Data records:
┌──
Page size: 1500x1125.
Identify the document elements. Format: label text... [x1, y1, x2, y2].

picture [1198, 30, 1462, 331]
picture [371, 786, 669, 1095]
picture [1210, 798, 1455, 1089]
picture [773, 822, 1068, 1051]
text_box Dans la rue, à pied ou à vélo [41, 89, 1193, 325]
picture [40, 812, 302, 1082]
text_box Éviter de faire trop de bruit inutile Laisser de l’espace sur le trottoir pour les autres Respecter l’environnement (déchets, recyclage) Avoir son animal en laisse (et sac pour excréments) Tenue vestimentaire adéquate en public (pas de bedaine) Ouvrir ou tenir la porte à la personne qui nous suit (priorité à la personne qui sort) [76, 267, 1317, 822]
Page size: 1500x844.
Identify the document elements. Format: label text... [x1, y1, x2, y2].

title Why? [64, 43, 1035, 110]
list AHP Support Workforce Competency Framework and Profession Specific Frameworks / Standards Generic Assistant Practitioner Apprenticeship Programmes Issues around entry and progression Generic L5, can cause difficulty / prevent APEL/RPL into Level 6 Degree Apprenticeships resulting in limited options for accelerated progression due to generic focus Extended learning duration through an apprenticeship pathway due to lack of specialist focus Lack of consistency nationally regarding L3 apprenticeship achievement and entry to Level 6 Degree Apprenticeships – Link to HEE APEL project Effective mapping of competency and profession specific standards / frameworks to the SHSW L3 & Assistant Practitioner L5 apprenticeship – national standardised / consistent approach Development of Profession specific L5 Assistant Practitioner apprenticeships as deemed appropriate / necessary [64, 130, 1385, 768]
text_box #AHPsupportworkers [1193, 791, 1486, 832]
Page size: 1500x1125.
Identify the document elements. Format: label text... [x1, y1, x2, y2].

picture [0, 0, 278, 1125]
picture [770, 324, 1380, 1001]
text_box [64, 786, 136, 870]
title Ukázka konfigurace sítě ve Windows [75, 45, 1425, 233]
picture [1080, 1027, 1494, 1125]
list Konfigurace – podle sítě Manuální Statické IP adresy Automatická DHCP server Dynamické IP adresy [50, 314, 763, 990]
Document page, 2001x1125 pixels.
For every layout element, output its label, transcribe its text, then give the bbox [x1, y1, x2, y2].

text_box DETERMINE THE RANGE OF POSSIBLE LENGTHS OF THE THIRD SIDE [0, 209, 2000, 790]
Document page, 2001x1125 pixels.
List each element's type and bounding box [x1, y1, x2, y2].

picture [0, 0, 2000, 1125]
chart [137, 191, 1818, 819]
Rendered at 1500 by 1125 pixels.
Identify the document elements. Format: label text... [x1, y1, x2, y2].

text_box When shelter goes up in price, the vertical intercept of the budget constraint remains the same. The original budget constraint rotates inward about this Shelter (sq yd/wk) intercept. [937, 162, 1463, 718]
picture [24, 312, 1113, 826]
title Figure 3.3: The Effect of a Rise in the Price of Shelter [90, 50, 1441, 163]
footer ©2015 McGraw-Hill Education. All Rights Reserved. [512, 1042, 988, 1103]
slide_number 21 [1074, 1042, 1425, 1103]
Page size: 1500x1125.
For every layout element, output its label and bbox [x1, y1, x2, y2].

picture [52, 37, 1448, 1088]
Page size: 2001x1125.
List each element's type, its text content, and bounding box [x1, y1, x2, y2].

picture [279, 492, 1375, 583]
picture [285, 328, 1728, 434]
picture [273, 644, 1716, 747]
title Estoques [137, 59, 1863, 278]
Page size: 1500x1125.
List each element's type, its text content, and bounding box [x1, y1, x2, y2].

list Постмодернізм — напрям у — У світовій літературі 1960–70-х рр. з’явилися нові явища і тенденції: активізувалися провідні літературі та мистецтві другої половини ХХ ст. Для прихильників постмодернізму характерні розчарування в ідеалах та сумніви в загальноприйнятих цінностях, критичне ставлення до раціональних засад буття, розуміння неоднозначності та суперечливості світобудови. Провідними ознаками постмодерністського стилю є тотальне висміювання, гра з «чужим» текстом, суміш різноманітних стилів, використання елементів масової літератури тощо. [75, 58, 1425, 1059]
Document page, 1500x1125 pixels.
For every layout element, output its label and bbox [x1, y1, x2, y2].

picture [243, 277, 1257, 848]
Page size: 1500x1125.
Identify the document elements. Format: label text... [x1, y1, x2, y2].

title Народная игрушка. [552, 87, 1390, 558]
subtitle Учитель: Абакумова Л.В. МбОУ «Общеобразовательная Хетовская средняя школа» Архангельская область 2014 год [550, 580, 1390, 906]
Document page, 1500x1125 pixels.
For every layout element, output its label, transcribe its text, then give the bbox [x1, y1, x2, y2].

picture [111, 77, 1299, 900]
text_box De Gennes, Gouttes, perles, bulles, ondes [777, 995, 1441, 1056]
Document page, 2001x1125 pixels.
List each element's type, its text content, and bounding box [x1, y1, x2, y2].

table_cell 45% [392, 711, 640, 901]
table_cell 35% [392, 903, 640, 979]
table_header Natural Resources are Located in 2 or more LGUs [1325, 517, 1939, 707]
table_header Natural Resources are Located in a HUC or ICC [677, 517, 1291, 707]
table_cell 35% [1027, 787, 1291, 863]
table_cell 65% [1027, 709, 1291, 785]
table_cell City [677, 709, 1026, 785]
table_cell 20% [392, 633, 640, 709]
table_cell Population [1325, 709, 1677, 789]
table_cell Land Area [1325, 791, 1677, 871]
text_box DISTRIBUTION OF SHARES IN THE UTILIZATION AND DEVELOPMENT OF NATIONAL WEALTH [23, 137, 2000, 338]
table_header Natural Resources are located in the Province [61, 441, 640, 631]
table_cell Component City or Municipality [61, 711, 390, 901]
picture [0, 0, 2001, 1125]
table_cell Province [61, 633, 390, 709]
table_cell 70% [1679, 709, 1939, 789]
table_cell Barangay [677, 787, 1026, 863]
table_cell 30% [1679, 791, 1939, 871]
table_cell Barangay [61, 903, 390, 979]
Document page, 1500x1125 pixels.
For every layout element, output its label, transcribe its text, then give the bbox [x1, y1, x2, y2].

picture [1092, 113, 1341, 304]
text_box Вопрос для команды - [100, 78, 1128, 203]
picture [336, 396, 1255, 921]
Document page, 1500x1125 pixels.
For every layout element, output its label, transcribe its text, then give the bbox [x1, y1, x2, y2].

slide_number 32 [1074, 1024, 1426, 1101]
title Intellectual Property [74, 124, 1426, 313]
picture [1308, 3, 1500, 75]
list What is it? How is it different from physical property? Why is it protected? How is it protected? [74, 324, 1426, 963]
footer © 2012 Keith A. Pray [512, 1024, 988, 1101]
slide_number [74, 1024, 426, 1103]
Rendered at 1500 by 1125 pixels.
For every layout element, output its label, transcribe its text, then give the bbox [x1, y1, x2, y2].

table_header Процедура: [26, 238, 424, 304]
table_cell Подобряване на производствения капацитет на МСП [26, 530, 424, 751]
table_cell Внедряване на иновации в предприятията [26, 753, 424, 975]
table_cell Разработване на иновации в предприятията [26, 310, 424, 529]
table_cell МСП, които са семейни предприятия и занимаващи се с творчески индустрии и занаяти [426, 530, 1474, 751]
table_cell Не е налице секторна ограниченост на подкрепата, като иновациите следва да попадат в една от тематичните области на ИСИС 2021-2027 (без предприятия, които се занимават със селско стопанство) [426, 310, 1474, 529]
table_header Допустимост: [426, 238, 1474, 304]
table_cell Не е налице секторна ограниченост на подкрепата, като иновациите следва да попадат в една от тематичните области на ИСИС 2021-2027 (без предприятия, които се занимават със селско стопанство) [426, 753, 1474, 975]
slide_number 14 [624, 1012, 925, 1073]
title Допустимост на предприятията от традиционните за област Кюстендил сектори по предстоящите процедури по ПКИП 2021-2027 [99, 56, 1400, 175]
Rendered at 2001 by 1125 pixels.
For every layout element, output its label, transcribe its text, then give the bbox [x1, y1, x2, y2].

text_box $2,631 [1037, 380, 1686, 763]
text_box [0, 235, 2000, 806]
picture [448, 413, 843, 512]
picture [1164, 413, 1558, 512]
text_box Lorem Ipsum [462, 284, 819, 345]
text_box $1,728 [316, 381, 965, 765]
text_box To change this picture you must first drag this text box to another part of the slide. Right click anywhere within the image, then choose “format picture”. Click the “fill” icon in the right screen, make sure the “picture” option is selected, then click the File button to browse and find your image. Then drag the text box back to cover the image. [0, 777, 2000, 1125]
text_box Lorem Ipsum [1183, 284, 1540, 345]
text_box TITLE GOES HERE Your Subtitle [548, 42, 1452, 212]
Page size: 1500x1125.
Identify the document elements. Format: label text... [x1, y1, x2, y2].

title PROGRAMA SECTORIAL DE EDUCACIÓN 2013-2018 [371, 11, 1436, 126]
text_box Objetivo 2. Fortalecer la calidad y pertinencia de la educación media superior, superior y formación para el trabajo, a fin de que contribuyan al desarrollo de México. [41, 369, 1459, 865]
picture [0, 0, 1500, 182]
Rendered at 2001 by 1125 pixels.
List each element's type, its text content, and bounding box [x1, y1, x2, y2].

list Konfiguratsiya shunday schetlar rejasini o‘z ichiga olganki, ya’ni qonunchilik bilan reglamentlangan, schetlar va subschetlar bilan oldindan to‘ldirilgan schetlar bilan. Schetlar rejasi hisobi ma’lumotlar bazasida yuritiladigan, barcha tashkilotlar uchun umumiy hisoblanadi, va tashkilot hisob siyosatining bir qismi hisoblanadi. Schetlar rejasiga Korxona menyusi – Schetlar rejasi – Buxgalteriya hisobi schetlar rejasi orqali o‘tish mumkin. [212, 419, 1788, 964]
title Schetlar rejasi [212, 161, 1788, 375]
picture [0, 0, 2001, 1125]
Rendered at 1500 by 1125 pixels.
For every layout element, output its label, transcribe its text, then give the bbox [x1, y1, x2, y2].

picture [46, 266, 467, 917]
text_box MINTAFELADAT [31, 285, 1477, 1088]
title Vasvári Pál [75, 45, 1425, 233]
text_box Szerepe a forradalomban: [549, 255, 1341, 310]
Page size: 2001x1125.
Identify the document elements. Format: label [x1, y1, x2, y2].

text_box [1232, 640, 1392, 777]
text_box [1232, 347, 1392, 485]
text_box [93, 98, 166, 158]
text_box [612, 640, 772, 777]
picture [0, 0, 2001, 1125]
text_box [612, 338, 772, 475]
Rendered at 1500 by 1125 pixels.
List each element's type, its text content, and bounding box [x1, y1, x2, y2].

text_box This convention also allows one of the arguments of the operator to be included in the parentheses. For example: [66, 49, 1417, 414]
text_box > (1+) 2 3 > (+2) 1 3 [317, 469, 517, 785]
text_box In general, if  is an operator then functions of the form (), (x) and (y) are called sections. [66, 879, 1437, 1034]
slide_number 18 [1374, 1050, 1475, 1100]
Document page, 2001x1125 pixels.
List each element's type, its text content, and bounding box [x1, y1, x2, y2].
└──
— AIM OF THE TASK —
Return, exactly as they stand, the lines from the start of the records above through the line with "Page size: 1500x844.", both ends included, and no other lines.

— OUTPUT OF THE TASK —
Page size: 1500x1125.
Identify the document elements. Format: label text... [x1, y1, x2, y2].

picture [1198, 30, 1462, 331]
picture [371, 786, 669, 1095]
picture [1210, 798, 1455, 1089]
picture [773, 822, 1068, 1051]
text_box Dans la rue, à pied ou à vélo [41, 89, 1193, 325]
picture [40, 812, 302, 1082]
text_box Éviter de faire trop de bruit inutile Laisser de l’espace sur le trottoir pour les autres Respecter l’environnement (déchets, recyclage) Avoir son animal en laisse (et sac pour excréments) Tenue vestimentaire adéquate en public (pas de bedaine) Ouvrir ou tenir la porte à la personne qui nous suit (priorité à la personne qui sort) [76, 267, 1317, 822]
Page size: 1500x844.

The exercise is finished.